Mini  N. a fêté ses deux ans en février, et avec sa grande sœur, elles remplissent nos vies de joies. Mes deux filles m’apprennent tellement chaque jour, et je dois me surpasser pour répondre conjointement à leurs bruyantes exigences et aux miennes! Elles arrivent à manifester leurs humanité et leur vivacité autant que je n’ai jamais pu le faire pour moi-même, moi qui suis toute éteinte. Elles sont bavardes et moi je ne le suis pas du tout. Je suis épuisée par mes propres maniaqueries et mon besoin de tout faire selon un schéma bien précis (tout ou rien) mais très contente du chemin parcouru. J’apprend à passer le relais. J’ai appris à m’accepter, même dans les moments où j’ai besoin de me couper du monde et à tenter d’expliquer aux autres que là j’atteins mes limites ou que je suis incapable d’expliquer ma façon de penser.

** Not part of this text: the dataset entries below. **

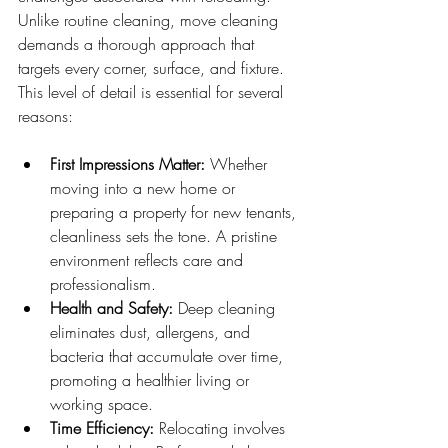
Unlike routine cleaning, move cleaning 
demands a thorough approach that 
targets every corner, surface, and fixture. 
This level of detail is essential for several 
reasons:
First Impressions Matter:
 Whether 
moving into a new home or 
preparing a property for new tenants, 
cleanliness sets the tone. A pristine 
environment reflects care and 
professionalism.
Health and Safety:
 Deep cleaning 
eliminates dust, allergens, and 
bacteria that accumulate over time, 
promoting a healthier living or 
working space.
Time Efficiency:
 Relocating involves 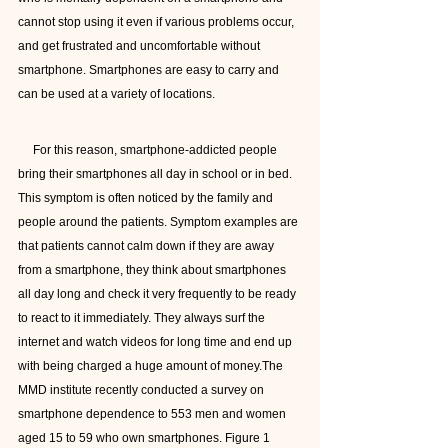
cannot stop using it even if various problems occur, 
and get frustrated and uncomfortable without 
smartphone. Smartphones are easy to carry and 
can be used at a variety of locations.  
     For this reason, smartphone-addicted people 
bring their smartphones all day in school or in bed. 
This symptom is often noticed by the family and 
people around the patients. Symptom examples are 
that patients cannot calm down if they are away 
from a smartphone, they think about smartphones 
all day long and check it very frequently to be ready 
to react to it immediately. They always surf the 
internet and watch videos for long time and end up 
with being charged a huge amount of money.The 
MMD institute recently conducted a survey on 
smartphone dependence to 553 men and women 
aged 15 to 59 who own smartphones. Figure 1 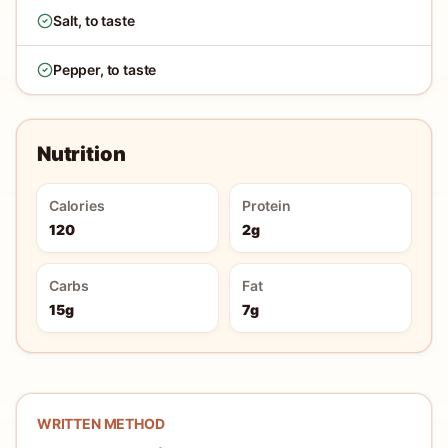
Salt, to taste
Pepper, to taste
Nutrition
Calories
Protein
120
2g
Carbs
Fat
15g
7g
WRITTEN METHOD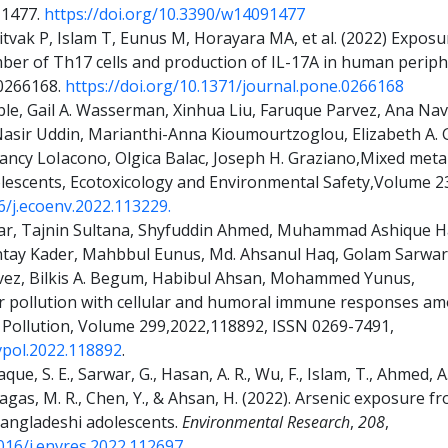
: 1477.
https://doi.org/10.3390/w14091477
itvak P, Islam T, Eunus M, Horayara MA, et al. (2022) Exposur
ber of Th17 cells and production of IL-17A in human periph
e0266168.
https://doi.org/10.1371/journal.pone.0266168
e, Gail A. Wasserman, Xinhua Liu, Faruque Parvez, Ana Nava
sir Uddin, Marianthi-Anna Kioumourtzoglou, Elizabeth A. 
 Nancy LoIacono, Olgica Balac, Joseph H. Graziano,Mixed met
olescents, Ecotoxicology and Environmental Safety,Volume 
6/j.ecoenv.2022.113229.
tar, Tajnin Sultana, Shyfuddin Ahmed, Muhammad Ashique
ntay Kader, Mahbbul Eunus, Md. Ahsanul Haq, Golam Sarwar
vez, Bilkis A. Begum, Habibul Ahsan, Mohammed Yunus,
ir pollution with cellular and humoral immune responses a
Pollution, Volume 299,2022,118892, ISSN 0269-7491,
nvpol.2022.118892
.
aque, S. E., Sarwar, G., Hasan, A. R., Wu, F., Islam, T., Ahmed, A
Karagas, M. R., Chen, Y., & Ahsan, H. (2022). Arsenic exposure 
Bangladeshi adolescents.
Environmental Research
,
208
,
1016/j.envres.2022.112697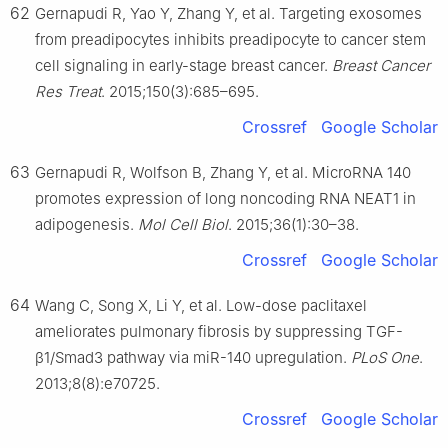
62
Gernapudi R, Yao Y, Zhang Y, et al. Targeting exosomes
from preadipocytes inhibits preadipocyte to cancer stem
cell signaling in early-stage breast cancer.
Breast Cancer
Res Treat
. 2015;150(3):685–695.
Crossref
Google Scholar
63
Gernapudi R, Wolfson B, Zhang Y, et al. MicroRNA 140
promotes expression of long noncoding RNA NEAT1 in
adipogenesis.
Mol Cell Biol
. 2015;36(1):30–38.
Crossref
Google Scholar
64
Wang C, Song X, Li Y, et al. Low-dose paclitaxel
ameliorates pulmonary fibrosis by suppressing TGF-
β1/Smad3 pathway via miR-140 upregulation.
PLoS One
.
2013;8(8):e70725.
Crossref
Google Scholar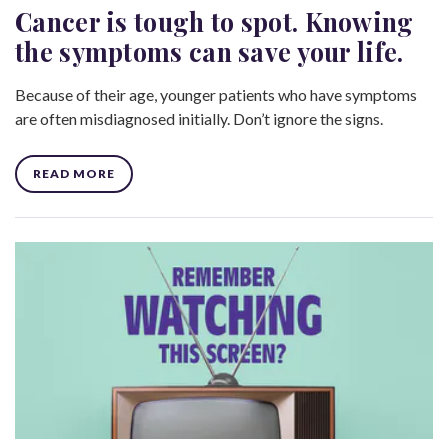
Cancer is tough to spot. Knowing
the symptoms can save your life.
Because of their age, younger patients who have symptoms
are often misdiagnosed initially. Don’t ignore the signs.
READ MORE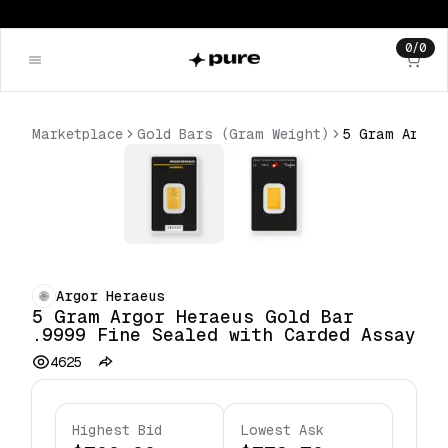
0
/
0
Marketplace
Gold Bars (Gram Weight)
Argor Heraeus
5 Gram Argor Heraeus Gold Bar
.9999 Fine Sealed with Carded Assay
4625
Highest Bid
Lowest Ask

J’ai entamé un parcours de diagnostic médical plus précis car j’ai besoin de comprendre comment faire pour aller de l’avant dans mes projets à visée sociale en étant handicapée de la sorte dans les rapports que je peux avoir avec les autres. J’ai besoin de comprendre comment être enfin moi-même et respecter mes besoins sans détruire les liens et structures fragiles que j’ai réussi à construire autour de moi. Je passe sans cesse de doutes aux actions puis aux remises en questions. Car une chose est sûre: je souffre à la fois de ne pas être en communion avec le monde, ni entendue ni comprise, ne pouvant par le seul biais de mes actions avoir un impact sur ce monde que j’ai besoin de changer et sur ma communauté que j’ai besoin de soutenir. Alors que, au fond, ce que je désire le plus pour être soulagée, c’est de ne plus avoir à gérer des interactions sociales oppressives pour moi. La pratique artistique, qui me paraissait il y a quelques années être la solution, est en fait peu efficace si on envisage d’impacter le monde de manière radicale et immédiate. Il faut trouver un juste milieu et je dois me forcer. Je me suis donc résolue à essayer de mieux comprendre mon autisme en concédant qu’on me traite à nouveau comme un spécimen, et c’est pour ça que j’en parle ici car cela occupe beaucoup mes pensées ces derniers mois. Souhaitez-moi bonne chance et surtout de la patience.